### What the exercise asks
Across these entries, how many lines contain the word "BoardOutline"? Answer with only the number.

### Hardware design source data
↓↓↓
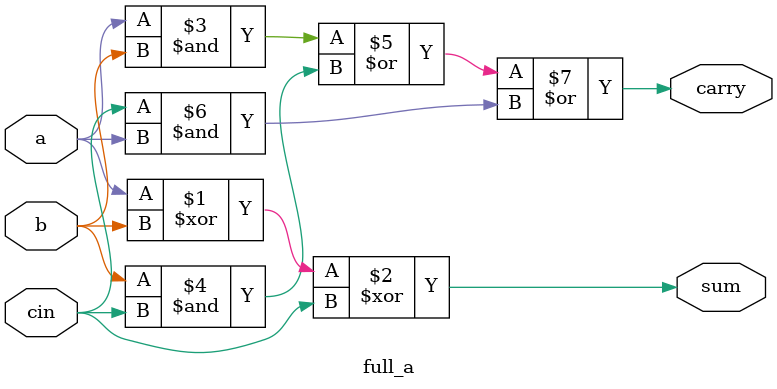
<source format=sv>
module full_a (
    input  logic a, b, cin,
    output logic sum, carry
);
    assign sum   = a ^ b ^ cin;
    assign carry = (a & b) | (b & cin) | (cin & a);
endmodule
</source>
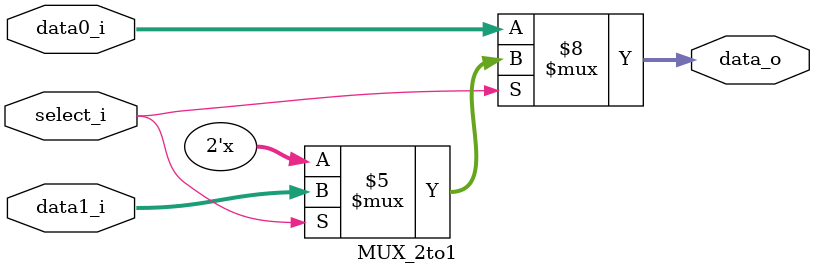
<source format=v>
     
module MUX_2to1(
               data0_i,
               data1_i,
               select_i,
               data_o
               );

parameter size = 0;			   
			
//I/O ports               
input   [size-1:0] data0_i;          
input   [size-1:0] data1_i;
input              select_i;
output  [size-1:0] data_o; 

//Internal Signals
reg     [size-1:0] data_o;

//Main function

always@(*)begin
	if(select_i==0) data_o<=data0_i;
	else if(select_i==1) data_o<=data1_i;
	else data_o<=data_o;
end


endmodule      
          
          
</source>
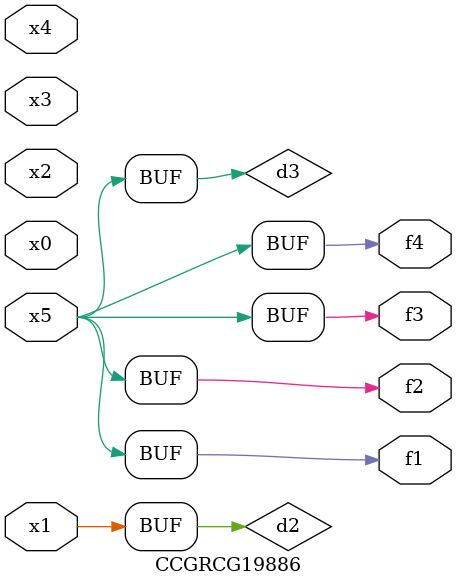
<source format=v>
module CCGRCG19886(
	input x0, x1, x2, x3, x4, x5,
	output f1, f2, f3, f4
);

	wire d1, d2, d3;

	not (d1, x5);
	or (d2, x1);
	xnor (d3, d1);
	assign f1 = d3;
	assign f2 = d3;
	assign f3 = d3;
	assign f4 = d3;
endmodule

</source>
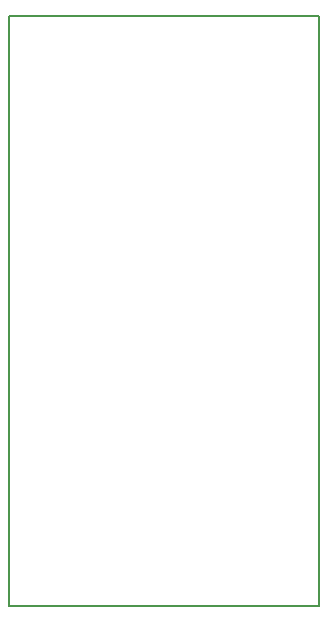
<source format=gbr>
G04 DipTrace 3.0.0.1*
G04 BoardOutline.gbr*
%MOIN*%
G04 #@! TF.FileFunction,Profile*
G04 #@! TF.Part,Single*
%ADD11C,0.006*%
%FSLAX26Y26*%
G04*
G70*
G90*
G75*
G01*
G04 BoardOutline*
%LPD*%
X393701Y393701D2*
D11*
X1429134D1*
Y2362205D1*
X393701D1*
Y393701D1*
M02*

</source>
↑↑↑
### Response area
2